Diabetes – What is Diabetes?
Diabetes is a serious condition that affects millions of people each year. It occurs when your body isn’t producing enough insulin, or when it can’t use the insulin it does produce effectively.
The good news is that it can be cured and treated or delayed through diet, exercise and medications. It’s also crucial to be aware of symptoms to be able to tell whether something is wrong and seek treatment.
What is diabetes?
Diabetes is a chronic health issue (long-lasting), which alters the way your body converts food into energy. It occurs when your pancreas stops making enough insulin or isn’t able to use it as well as it should.
Insulin is a hormone that assists your cells absorb and use sugar, which is known as glucose. Type 2 diabetics don’t produce enough insulin or are unable to use it correctly.
In both forms of diabetes, the blood sugar levels can become excessively high over time. This can cause problems with the kidneys, eyes and feet. It may also damage your heart arteries and brain.
Type 1 diabetes
Type 1 diabetes is caused by an autoimmune reaction which means that your immune system attacks pancreatic cells that produce insulin, and destroys them. This destruction can happen over months or even years, eventually leading to the complete absence of insulin.
Insulin is needed by people who suffer from type 1 diabetes each day. They must also keep an eye on their blood sugar levels and adjust their insulin, food, and levels of exercise to keep their blood sugar in an acceptable range.
Type 2 diabetes
If you have type 2 diabetes the body does not make use of insulin as it should. Insulin is a hormonal substance that aids your cells in moving glucose (blood sugar) from your blood into your cells where it can be used to create energy.
People suffering from type 2 diabetes have to manage their condition with a healthy diet and exercise. They might also need to take medicine to control their blood sugar levels.
Women with diabetes are afflicted with symptoms
Diabetes is a chronic condition that affects people of all races, ethnicities, and genders. Women are at greater risk than men.
Women with diabetes are more likely to experience complications, like heart disease (the most common diabetes-related complication) and loss of vision.
Polydipsia is a sign of warning for women with diabetes. This is because diabetes can cause excess sugar to accumulate in your bloodstream and kidneys are unable to remove it.
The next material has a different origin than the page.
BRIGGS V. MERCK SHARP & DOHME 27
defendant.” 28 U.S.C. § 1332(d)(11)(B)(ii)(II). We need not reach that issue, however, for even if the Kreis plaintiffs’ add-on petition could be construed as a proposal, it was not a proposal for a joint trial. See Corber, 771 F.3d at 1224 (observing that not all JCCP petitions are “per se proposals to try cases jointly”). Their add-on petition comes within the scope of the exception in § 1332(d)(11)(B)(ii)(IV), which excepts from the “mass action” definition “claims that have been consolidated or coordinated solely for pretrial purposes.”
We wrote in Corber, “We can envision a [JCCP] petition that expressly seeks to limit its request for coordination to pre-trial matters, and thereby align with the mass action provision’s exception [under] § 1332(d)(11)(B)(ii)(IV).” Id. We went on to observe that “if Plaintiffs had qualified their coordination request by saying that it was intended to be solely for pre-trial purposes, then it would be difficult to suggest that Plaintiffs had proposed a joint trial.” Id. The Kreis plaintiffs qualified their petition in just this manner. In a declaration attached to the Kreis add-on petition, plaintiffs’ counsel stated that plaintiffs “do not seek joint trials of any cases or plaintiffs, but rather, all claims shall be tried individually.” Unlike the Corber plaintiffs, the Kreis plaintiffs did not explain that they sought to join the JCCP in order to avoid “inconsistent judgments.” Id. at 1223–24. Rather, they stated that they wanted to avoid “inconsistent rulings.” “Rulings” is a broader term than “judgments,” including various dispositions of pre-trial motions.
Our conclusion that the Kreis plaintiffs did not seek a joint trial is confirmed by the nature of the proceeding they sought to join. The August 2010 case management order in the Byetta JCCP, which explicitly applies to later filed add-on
Diabetes in men The signs and symptoms
In diabetes, cells are unable to use blood sugar (glucose) to produce energy. This is usually because the pancreas stops producing enough insulin.
This can result in high blood glucose levels. Your body will then try to lower the levels by flushing the excess glucose in your bloodstream through urine.
People suffering from diabetes frequently experience thirst and require to drink large amounts of fluids, up to four liters a day.
Men may also experience weight loss because their bodies break down muscle for energy instead of fat. This is due to the fact that their blood sugar levels stay high for extended periods.
A healthy diet with a low-carbohydrate diet can be an essential part of managing the condition. It can help you control blood sugar levels control weight and reduce the risk factors for heart disease.
Your diet should include plenty of whole foods like fruits, whole grains, vegetables, beans and low-fat dairy. It should be free of saturated (unhealthy) fats and added sugars.
You might also need to limit the amount of drinks that contain sugar you consume. These drinks are often high in sugar and can cause blood sugar levels to rise.
Your doctor may prescribe diabetes medication to keep your blood glucose (blood sugar) levels within an acceptable range. These medicines are usually combined with lifestyle changes, such as diet and exercise to manage your diabetes.
If your blood sugar levels aren’t well controlled on one medicine another medicine could be added. Your doctor will help you determine the most appropriate medicine to meet your needs and preferences.
Newer medicines, such as sodium-glucose-cotransporter-2 inhibitors as well as glucagon antagonists for the peptide-1 receptor, decrease blood sugar levels and are beneficial for the kidneys and cardiovascular system, while decreasing the risk of complications. They also aid in weight loss and are available in tablets and injections.